The lines below starting at the line containing "ran penambahan di" and ending at the line containing "aqui. Você não vai para o" are to be repeated exactly, with both ends kept and nothing else added.

─── Material supplied

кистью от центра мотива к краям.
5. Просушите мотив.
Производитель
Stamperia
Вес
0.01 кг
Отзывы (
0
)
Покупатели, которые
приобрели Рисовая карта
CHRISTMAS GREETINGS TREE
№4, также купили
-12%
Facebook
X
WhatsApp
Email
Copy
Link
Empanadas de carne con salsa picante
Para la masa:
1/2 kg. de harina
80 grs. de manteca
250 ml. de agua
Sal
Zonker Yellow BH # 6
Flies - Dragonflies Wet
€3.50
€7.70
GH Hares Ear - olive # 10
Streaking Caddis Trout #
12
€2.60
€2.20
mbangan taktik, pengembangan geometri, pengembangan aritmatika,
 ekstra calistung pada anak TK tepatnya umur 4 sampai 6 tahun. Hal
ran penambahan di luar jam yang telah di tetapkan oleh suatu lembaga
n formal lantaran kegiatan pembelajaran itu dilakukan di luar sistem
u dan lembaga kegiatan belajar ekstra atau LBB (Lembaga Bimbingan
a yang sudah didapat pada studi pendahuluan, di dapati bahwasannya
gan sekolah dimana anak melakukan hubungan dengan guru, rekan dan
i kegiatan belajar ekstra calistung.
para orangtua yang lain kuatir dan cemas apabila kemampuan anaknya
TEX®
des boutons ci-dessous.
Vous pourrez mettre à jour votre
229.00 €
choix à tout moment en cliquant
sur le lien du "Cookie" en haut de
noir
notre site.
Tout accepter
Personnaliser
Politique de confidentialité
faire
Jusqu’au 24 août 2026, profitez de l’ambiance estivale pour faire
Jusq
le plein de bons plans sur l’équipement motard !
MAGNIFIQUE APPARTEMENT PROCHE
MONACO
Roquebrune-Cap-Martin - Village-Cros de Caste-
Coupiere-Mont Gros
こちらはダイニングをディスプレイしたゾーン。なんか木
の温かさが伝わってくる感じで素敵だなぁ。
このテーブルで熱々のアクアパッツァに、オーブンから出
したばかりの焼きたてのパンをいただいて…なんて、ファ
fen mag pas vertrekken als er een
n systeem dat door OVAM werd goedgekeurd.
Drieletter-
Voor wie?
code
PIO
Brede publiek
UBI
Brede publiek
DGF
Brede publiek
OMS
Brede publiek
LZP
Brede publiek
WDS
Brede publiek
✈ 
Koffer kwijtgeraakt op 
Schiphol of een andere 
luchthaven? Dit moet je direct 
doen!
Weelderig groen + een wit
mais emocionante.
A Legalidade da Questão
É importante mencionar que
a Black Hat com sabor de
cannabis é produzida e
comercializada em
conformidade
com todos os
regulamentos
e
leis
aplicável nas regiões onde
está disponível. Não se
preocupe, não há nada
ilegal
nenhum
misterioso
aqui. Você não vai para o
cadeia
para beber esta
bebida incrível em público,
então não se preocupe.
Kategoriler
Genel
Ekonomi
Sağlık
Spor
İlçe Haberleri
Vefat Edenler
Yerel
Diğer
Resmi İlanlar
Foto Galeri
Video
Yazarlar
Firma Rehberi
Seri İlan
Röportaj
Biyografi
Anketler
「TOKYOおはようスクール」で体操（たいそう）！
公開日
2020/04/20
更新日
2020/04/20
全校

──────

### Response
ran penambahan di luar jam yang telah di tetapkan oleh suatu lembaga
n formal lantaran kegiatan pembelajaran itu dilakukan di luar sistem
u dan lembaga kegiatan belajar ekstra atau LBB (Lembaga Bimbingan
a yang sudah didapat pada studi pendahuluan, di dapati bahwasannya
gan sekolah dimana anak melakukan hubungan dengan guru, rekan dan
i kegiatan belajar ekstra calistung.
para orangtua yang lain kuatir dan cemas apabila kemampuan anaknya
TEX®
des boutons ci-dessous.
Vous pourrez mettre à jour votre
229.00 €
choix à tout moment en cliquant
sur le lien du "Cookie" en haut de
noir
notre site.
Tout accepter
Personnaliser
Politique de confidentialité
faire
Jusqu’au 24 août 2026, profitez de l’ambiance estivale pour faire
Jusq
le plein de bons plans sur l’équipement motard !
MAGNIFIQUE APPARTEMENT PROCHE
MONACO
Roquebrune-Cap-Martin - Village-Cros de Caste-
Coupiere-Mont Gros
こちらはダイニングをディスプレイしたゾーン。なんか木
の温かさが伝わってくる感じで素敵だなぁ。
このテーブルで熱々のアクアパッツァに、オーブンから出
したばかりの焼きたてのパンをいただいて…なんて、ファ
fen mag pas vertrekken als er een
n systeem dat door OVAM werd goedgekeurd.
Drieletter-
Voor wie?
code
PIO
Brede publiek
UBI
Brede publiek
DGF
Brede publiek
OMS
Brede publiek
LZP
Brede publiek
WDS
Brede publiek
✈ 
Koffer kwijtgeraakt op 
Schiphol of een andere 
luchthaven? Dit moet je direct 
doen!
Weelderig groen + een wit
mais emocionante.
A Legalidade da Questão
É importante mencionar que
a Black Hat com sabor de
cannabis é produzida e
comercializada em
conformidade
com todos os
regulamentos
e
leis
aplicável nas regiões onde
está disponível. Não se
preocupe, não há nada
ilegal
nenhum
misterioso
aqui. Você não vai para o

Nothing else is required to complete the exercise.